Had I written back to Alicia, I would’ve written “Dear Alicia, Whatever patience I had nearly four years ago, I’ve lost.”

No matter how great the vehicle, if a company can’t deliver in three and half years and can’t process a returned charger in two weeks time, it’s going to get destroyed by equally hungry, but far more competent rivals.

The Difference Between the (dis)United States and South Korea

Like the (dis)United States, South Korea is in the midst of a loneliness epidemic. Japan too.

From CNN:

“Some South Korean youth are so cut off from the world, the government is offering to pay them to ‘re-enter society.’

The Ministry of Gender Equality and Family announced this week that it will provide up to 650,000 Korean won (about $500) per month to isolated social recluses, in a bid to support their ‘psychological and emotional stability and healthy growth.’

About 3.1% of Koreans aged 19 to 39 are ‘reclusive lonely young people,’ defined as living in a ‘limited space, in a state of being disconnected from the outside for more than a certain period of time, and have noticeable difficulty in living a normal life,’ according to the ministry’s report, citing the Korea Institute for Health and Social Affairs.”

And yet. . .

“Don’t Let Em’ Hold You Down”

Some of what I’m watching, reading, and listening to.

  • Film. The Quiet Girl. Made explicitly for people like me who don’t need anything blown up (apart from my emotions). I can’t remember the last movie that hit this hard. Maybe it’s the Irish in me. Couldn’t get up from my seat afterwards. Exquisite doesn’t quite do it justice.
  • TV. The Last of Us, Succession, The Crown, Beef. An eclectic collection, but all enjoyable in their own way.
  • Book. Vladimir: A Novel by Julia May Jonas. The nameless narrator is a 58 year old English professor who lusts after her new-to-the-department 40 year old colleague. Strong undercurrents of the MeToo movement, the sensitivities of today’s college students, and marital conflict. In the end, I decided I didn’t like the narrator all that much which detracted from the journey.
  • Pods. Pivot, Kara Swisher (liberal) with Alyssa Farah Griffin (conservative), “Trump Arrest Fallout”. And Morgan Housel, “Play Your Own Game”. Derek Thompson, “Why the Cult of Achievement in Schools Is Making People Miserable”.
  • Music. Spotify’s “I Love 90’s HipHop.”

I Run With My Knucklehead Friends

On Saturdays.

This Friday morning, ever-so polite Siri saved all of their text messages until the end of the podcast I was listening to on my solo jaunt.

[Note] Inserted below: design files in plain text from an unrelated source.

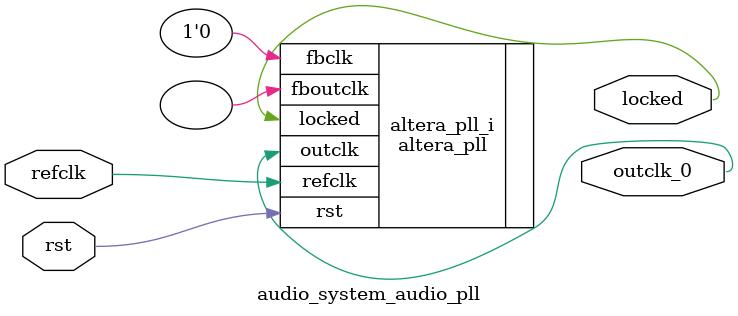
<source format=v>
`timescale 1ns/10ps
module  audio_system_audio_pll(

	// interface 'refclk'
	input wire refclk,

	// interface 'reset'
	input wire rst,

	// interface 'outclk0'
	output wire outclk_0,

	// interface 'locked'
	output wire locked
);

	altera_pll #(
		.fractional_vco_multiplier("false"),
		.reference_clock_frequency("50.0 MHz"),
		.operation_mode("direct"),
		.number_of_clocks(1),
		.output_clock_frequency0("12.288135 MHz"),
		.phase_shift0("0 ps"),
		.duty_cycle0(50),
		.output_clock_frequency1("0 MHz"),
		.phase_shift1("0 ps"),
		.duty_cycle1(50),
		.output_clock_frequency2("0 MHz"),
		.phase_shift2("0 ps"),
		.duty_cycle2(50),
		.output_clock_frequency3("0 MHz"),
		.phase_shift3("0 ps"),
		.duty_cycle3(50),
		.output_clock_frequency4("0 MHz"),
		.phase_shift4("0 ps"),
		.duty_cycle4(50),
		.output_clock_frequency5("0 MHz"),
		.phase_shift5("0 ps"),
		.duty_cycle5(50),
		.output_clock_frequency6("0 MHz"),
		.phase_shift6("0 ps"),
		.duty_cycle6(50),
		.output_clock_frequency7("0 MHz"),
		.phase_shift7("0 ps"),
		.duty_cycle7(50),
		.output_clock_frequency8("0 MHz"),
		.phase_shift8("0 ps"),
		.duty_cycle8(50),
		.output_clock_frequency9("0 MHz"),
		.phase_shift9("0 ps"),
		.duty_cycle9(50),
		.output_clock_frequency10("0 MHz"),
		.phase_shift10("0 ps"),
		.duty_cycle10(50),
		.output_clock_frequency11("0 MHz"),
		.phase_shift11("0 ps"),
		.duty_cycle11(50),
		.output_clock_frequency12("0 MHz"),
		.phase_shift12("0 ps"),
		.duty_cycle12(50),
		.output_clock_frequency13("0 MHz"),
		.phase_shift13("0 ps"),
		.duty_cycle13(50),
		.output_clock_frequency14("0 MHz"),
		.phase_shift14("0 ps"),
		.duty_cycle14(50),
		.output_clock_frequency15("0 MHz"),
		.phase_shift15("0 ps"),
		.duty_cycle15(50),
		.output_clock_frequency16("0 MHz"),
		.phase_shift16("0 ps"),
		.duty_cycle16(50),
		.output_clock_frequency17("0 MHz"),
		.phase_shift17("0 ps"),
		.duty_cycle17(50),
		.pll_type("General"),
		.pll_subtype("General")
	) altera_pll_i (
		.rst	(rst),
		.outclk	({outclk_0}),
		.locked	(locked),
		.fboutclk	( ),
		.fbclk	(1'b0),
		.refclk	(refclk)
	);
endmodule


</source>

The group text topic was initiated by one knucklehead’s public service announcement about our preferred running shoes being half off at REI. Somehow, very funny accusations of snow-flakery followed.

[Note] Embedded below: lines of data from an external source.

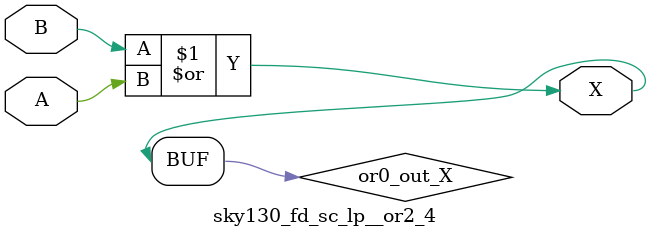
<source format=v>
/*
 * Copyright 2020 The SkyWater PDK Authors
 *
 * Licensed under the Apache License, Version 2.0 (the "License");
 * you may not use this file except in compliance with the License.
 * You may obtain a copy of the License at
 *
 *     https://www.apache.org/licenses/LICENSE-2.0
 *
 * Unless required by applicable law or agreed to in writing, software
 * distributed under the License is distributed on an "AS IS" BASIS,
 * WITHOUT WARRANTIES OR CONDITIONS OF ANY KIND, either express or implied.
 * See the License for the specific language governing permissions and
 * limitations under the License.
 *
 * SPDX-License-Identifier: Apache-2.0
*/


`ifndef SKY130_FD_SC_LP__OR2_4_FUNCTIONAL_V
`define SKY130_FD_SC_LP__OR2_4_FUNCTIONAL_V

/**
 * or2: 2-input OR.
 *
 * Verilog simulation functional model.
 */

`timescale 1ns / 1ps
`default_nettype none

`celldefine
module sky130_fd_sc_lp__or2_4 (
    X,
    A,
    B
);

    // Module ports
    output X;
    input  A;
    input  B;

    // Local signals
    wire or0_out_X;

    //  Name  Output     Other arguments
    or  or0  (or0_out_X, B, A           );
    buf buf0 (X        , or0_out_X      );

endmodule
`endcelldefine

`default_nettype wire
`endif  // SKY130_FD_SC_LP__OR2_4_FUNCTIONAL_V

</source>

Brooks Ghost if you were wondering, regularly $140, for a limited time $70 for florescent yellow in certain sizes.

Let’s do the math. Running shoes typically last 500 miles. We run 10 most Saturdays at a cost of $2.80 based on the $140 shoes and $1.40 based on the florescent yellows. For a difference of, drumroll please, $1.40 per Saturday run.

That highlights one of the coolest things about running, its groovy minimalism. Especially compared to cycling. You could buy about 100 pairs of full-priced Brooks Ghost for a carbon race bike with the correct wheels.

I’d have to create a second blog to fully detail all the ways in which my running friends are knuckleheads, but upper-middle class professionals arguing over $1.40 gives you a little flavor flav of their knuckleness.

Of course, in true knucklehead fashion, they’d probably point out that a year from now, since one can earn 5% on cash now, the savings would be $73.50.

Sentence To Make Grown Men and Women Cry

The last one in this short/live update from Jonathon Swan in the NYT on Trump’s Tuesday night speech at Mar-a-Lago.

“One theme to watch in the speech is how Trump portrays the nature of his victimhood. His advisers and allies have explicitly referenced scripture and the fate of Jesus Christ — a play to rally evangelical voters. Trump’s campaign spokesman, Steven Cheung, on Monday tweeted out a picture of a Trump supporter by the roadside in Florida holding a large wooden cross. Mr. Cheung quoted Ephesians 5:2, implying that Trump was imitating Christ’s sacrificial love through his handling of his criminal indictment in the porn star hush money case.

Someone PLEASE tell me we’ve bottomed out.